• THE INPUT
──────

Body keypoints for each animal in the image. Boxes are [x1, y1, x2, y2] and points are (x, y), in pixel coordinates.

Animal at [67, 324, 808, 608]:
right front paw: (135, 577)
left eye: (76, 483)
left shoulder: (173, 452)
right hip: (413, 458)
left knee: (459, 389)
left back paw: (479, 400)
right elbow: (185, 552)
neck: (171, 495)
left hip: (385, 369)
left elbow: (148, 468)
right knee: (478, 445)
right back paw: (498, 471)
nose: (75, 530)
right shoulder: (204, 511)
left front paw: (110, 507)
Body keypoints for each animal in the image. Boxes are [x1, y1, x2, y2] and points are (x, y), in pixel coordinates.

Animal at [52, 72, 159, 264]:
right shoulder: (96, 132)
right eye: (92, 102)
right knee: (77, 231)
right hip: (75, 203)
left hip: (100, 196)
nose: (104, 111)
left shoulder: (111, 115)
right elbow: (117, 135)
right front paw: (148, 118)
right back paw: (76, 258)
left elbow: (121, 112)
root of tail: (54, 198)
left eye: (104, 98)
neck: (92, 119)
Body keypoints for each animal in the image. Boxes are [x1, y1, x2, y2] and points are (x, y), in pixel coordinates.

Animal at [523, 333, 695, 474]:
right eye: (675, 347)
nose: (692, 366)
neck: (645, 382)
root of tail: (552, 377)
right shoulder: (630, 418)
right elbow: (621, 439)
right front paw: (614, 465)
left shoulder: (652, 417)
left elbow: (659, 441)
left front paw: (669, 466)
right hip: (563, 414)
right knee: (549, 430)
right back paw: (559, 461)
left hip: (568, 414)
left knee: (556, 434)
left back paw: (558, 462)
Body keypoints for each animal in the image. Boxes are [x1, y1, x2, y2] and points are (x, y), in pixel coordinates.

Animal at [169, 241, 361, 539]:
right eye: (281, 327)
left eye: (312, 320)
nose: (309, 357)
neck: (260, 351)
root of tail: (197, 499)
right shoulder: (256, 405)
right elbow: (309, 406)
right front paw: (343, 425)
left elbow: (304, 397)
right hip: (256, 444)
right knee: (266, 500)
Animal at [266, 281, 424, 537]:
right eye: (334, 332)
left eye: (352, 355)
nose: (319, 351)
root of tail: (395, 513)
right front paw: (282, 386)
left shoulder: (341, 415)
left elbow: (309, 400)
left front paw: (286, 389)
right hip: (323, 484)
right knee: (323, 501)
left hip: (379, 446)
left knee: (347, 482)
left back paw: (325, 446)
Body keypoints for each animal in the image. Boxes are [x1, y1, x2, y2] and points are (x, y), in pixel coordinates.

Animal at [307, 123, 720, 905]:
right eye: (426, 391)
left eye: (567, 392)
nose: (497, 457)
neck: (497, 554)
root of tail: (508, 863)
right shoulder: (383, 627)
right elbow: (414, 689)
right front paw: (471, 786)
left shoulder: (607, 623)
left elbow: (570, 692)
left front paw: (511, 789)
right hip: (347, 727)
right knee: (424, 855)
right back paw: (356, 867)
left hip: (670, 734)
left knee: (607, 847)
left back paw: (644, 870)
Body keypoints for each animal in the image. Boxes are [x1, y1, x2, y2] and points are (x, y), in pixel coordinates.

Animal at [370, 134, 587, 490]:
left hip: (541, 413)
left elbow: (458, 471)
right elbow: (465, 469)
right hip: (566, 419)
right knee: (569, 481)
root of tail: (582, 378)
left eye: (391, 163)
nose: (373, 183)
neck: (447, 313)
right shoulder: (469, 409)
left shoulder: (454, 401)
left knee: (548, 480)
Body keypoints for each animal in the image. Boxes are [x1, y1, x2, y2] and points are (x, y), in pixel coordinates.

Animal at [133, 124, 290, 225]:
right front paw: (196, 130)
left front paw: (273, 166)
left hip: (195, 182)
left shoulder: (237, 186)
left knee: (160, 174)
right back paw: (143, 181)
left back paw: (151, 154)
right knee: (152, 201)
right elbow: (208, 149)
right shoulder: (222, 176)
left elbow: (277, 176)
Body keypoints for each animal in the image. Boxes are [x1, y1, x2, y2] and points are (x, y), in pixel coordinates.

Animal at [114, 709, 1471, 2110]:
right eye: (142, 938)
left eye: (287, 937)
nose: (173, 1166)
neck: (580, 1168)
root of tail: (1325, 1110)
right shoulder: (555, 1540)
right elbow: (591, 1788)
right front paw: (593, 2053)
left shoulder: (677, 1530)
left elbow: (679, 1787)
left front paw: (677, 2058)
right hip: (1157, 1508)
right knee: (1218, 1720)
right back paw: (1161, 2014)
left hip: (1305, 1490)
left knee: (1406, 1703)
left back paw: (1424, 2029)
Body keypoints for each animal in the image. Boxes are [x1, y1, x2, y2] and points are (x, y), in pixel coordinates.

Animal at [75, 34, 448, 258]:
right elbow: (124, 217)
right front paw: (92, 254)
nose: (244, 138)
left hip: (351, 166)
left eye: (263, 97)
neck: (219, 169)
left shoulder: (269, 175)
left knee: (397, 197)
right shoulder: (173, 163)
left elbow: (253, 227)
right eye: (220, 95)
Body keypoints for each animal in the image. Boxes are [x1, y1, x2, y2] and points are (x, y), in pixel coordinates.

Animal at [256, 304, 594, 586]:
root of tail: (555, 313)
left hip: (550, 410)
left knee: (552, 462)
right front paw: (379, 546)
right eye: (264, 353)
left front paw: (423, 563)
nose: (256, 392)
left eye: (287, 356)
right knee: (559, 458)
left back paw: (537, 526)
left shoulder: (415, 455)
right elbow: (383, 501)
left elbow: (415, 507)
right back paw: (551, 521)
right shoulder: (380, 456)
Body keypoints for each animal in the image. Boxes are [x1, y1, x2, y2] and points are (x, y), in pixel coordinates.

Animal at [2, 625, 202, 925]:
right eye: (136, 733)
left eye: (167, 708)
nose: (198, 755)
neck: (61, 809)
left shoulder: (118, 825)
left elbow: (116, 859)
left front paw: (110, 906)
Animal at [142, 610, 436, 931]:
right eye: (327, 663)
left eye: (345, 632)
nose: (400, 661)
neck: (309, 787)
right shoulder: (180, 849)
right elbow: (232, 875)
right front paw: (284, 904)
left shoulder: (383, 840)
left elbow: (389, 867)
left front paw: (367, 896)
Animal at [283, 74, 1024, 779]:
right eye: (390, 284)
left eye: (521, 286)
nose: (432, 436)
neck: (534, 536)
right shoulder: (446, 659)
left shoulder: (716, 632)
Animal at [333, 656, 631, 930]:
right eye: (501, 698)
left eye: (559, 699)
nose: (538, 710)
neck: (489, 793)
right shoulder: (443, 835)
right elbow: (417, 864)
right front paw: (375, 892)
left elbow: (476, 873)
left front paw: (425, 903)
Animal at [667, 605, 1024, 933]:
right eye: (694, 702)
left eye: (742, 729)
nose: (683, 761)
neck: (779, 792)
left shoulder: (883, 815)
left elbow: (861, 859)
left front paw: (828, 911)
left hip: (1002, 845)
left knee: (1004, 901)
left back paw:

──────

• EXERCISE BRIEF
With nothing added or dropped, write out the listing again.

• RESULT FOR THIS TASK
Body keypoints for each animal in the image. Boxes are [x1, y1, x2, y2] and points are (x, y), in pixel coordinates.

Animal at [67, 324, 808, 608]:
right front paw: (135, 577)
left eye: (76, 483)
left shoulder: (173, 452)
right hip: (413, 458)
left knee: (459, 389)
left back paw: (479, 400)
right elbow: (185, 552)
neck: (171, 495)
left hip: (385, 369)
left elbow: (148, 468)
right knee: (478, 445)
right back paw: (498, 471)
nose: (75, 530)
right shoulder: (204, 511)
left front paw: (110, 507)
Body keypoints for each animal in the image. Boxes are [x1, y1, x2, y2] and points are (x, y), in pixel coordinates.

Animal at [52, 72, 159, 264]:
right shoulder: (96, 132)
right eye: (92, 102)
right knee: (77, 231)
right hip: (75, 203)
left hip: (100, 196)
nose: (104, 111)
left shoulder: (111, 115)
right elbow: (117, 135)
right front paw: (148, 118)
right back paw: (76, 258)
left elbow: (121, 112)
root of tail: (54, 198)
left eye: (104, 98)
neck: (92, 119)
Body keypoints for each animal in the image. Boxes are [x1, y1, x2, y2] and points are (x, y), in pixel coordinates.

Animal at [523, 333, 695, 474]:
right eye: (675, 347)
nose: (692, 366)
neck: (645, 382)
root of tail: (552, 377)
right shoulder: (630, 418)
right elbow: (621, 439)
right front paw: (614, 465)
left shoulder: (652, 417)
left elbow: (659, 441)
left front paw: (669, 466)
right hip: (563, 414)
right knee: (549, 430)
right back paw: (559, 461)
left hip: (568, 414)
left knee: (556, 434)
left back paw: (558, 462)
Body keypoints for each animal in the image. Boxes are [x1, y1, x2, y2] and points are (x, y), in pixel coordinates.

Animal at [169, 241, 361, 539]:
right eye: (281, 327)
left eye: (312, 320)
nose: (309, 357)
neck: (260, 351)
root of tail: (197, 499)
right shoulder: (256, 405)
right elbow: (309, 406)
right front paw: (343, 425)
left elbow: (304, 397)
right hip: (256, 444)
right knee: (266, 500)
Animal at [266, 281, 424, 537]:
right eye: (334, 332)
left eye: (352, 355)
nose: (319, 351)
root of tail: (395, 513)
right front paw: (282, 386)
left shoulder: (341, 415)
left elbow: (309, 400)
left front paw: (286, 389)
right hip: (323, 484)
right knee: (323, 501)
left hip: (379, 446)
left knee: (347, 482)
left back paw: (325, 446)
Body keypoints for each animal in the image. Boxes are [x1, y1, x2, y2] and points are (x, y), in pixel coordinates.

Animal at [307, 123, 720, 905]:
right eye: (426, 391)
left eye: (567, 392)
nose: (497, 457)
neck: (497, 554)
root of tail: (508, 863)
right shoulder: (383, 627)
right elbow: (414, 689)
right front paw: (471, 786)
left shoulder: (607, 623)
left elbow: (570, 692)
left front paw: (511, 789)
right hip: (347, 727)
right knee: (424, 855)
right back paw: (356, 867)
left hip: (670, 734)
left knee: (607, 847)
left back paw: (644, 870)
Body keypoints for each animal in the image. Boxes are [x1, y1, x2, y2] and points are (x, y), in pixel coordinates.

Animal at [370, 134, 587, 490]:
left hip: (541, 413)
left elbow: (458, 471)
right elbow: (465, 469)
right hip: (566, 419)
right knee: (569, 481)
root of tail: (582, 378)
left eye: (391, 163)
nose: (373, 183)
neck: (447, 313)
right shoulder: (469, 409)
left shoulder: (454, 401)
left knee: (548, 480)
Body keypoints for each animal in the image. Boxes are [x1, y1, x2, y2] and points are (x, y), in pixel coordinates.

Animal at [133, 124, 290, 225]:
right front paw: (196, 130)
left front paw: (273, 166)
left hip: (195, 182)
left shoulder: (237, 186)
left knee: (160, 174)
right back paw: (143, 181)
left back paw: (151, 154)
right knee: (152, 201)
right elbow: (208, 149)
right shoulder: (222, 176)
left elbow: (277, 176)
Body keypoints for each animal in the image. Boxes are [x1, y1, x2, y2] and points are (x, y), in pixel coordinates.

Animal at [114, 709, 1471, 2110]:
right eye: (142, 938)
left eye: (287, 937)
nose: (173, 1166)
neck: (580, 1168)
root of tail: (1325, 1110)
right shoulder: (555, 1540)
right elbow: (591, 1788)
right front paw: (593, 2053)
left shoulder: (677, 1530)
left elbow: (679, 1787)
left front paw: (677, 2058)
right hip: (1157, 1508)
right knee: (1218, 1720)
right back paw: (1161, 2014)
left hip: (1305, 1490)
left knee: (1406, 1703)
left back paw: (1424, 2029)
Body keypoints for each animal in the image. Boxes are [x1, y1, x2, y2] and points are (x, y), in pixel coordinates.

Animal at [75, 34, 448, 258]:
right elbow: (124, 217)
right front paw: (92, 254)
nose: (244, 138)
left hip: (351, 166)
left eye: (263, 97)
neck: (219, 169)
left shoulder: (269, 175)
left knee: (397, 197)
right shoulder: (173, 163)
left elbow: (253, 227)
right eye: (220, 95)
Body keypoints for each animal in the image. Boxes are [x1, y1, x2, y2] and points are (x, y), in pixel coordinates.

Animal at [256, 304, 594, 586]:
root of tail: (555, 313)
left hip: (550, 410)
left knee: (552, 462)
right front paw: (379, 546)
right eye: (264, 353)
left front paw: (423, 563)
nose: (256, 392)
left eye: (287, 356)
right knee: (559, 458)
left back paw: (537, 526)
left shoulder: (415, 455)
right elbow: (383, 501)
left elbow: (415, 507)
right back paw: (551, 521)
right shoulder: (380, 456)
Body keypoints for each animal in the image. Boxes are [x1, y1, x2, y2] and points are (x, y), in pixel coordinates.

Animal at [2, 625, 202, 925]:
right eye: (136, 733)
left eye: (167, 708)
nose: (198, 755)
neck: (61, 809)
left shoulder: (118, 825)
left elbow: (116, 859)
left front paw: (110, 906)
Animal at [142, 610, 436, 931]:
right eye: (327, 663)
left eye: (345, 632)
nose: (400, 661)
neck: (309, 787)
right shoulder: (180, 849)
right elbow: (232, 875)
right front paw: (284, 904)
left shoulder: (383, 840)
left elbow: (389, 867)
left front paw: (367, 896)
Animal at [283, 74, 1024, 779]:
right eye: (390, 284)
left eye: (521, 286)
nose: (432, 436)
neck: (534, 536)
right shoulder: (446, 659)
left shoulder: (716, 632)
Animal at [333, 656, 631, 930]:
right eye: (501, 698)
left eye: (559, 699)
nose: (538, 710)
neck: (489, 793)
right shoulder: (443, 835)
right elbow: (417, 864)
right front paw: (375, 892)
left elbow: (476, 873)
left front paw: (425, 903)
Animal at [667, 605, 1024, 933]:
right eye: (694, 702)
left eye: (742, 729)
nose: (683, 761)
neck: (779, 792)
left shoulder: (883, 815)
left elbow: (861, 859)
left front paw: (828, 911)
left hip: (1002, 845)
left knee: (1004, 901)
left back paw:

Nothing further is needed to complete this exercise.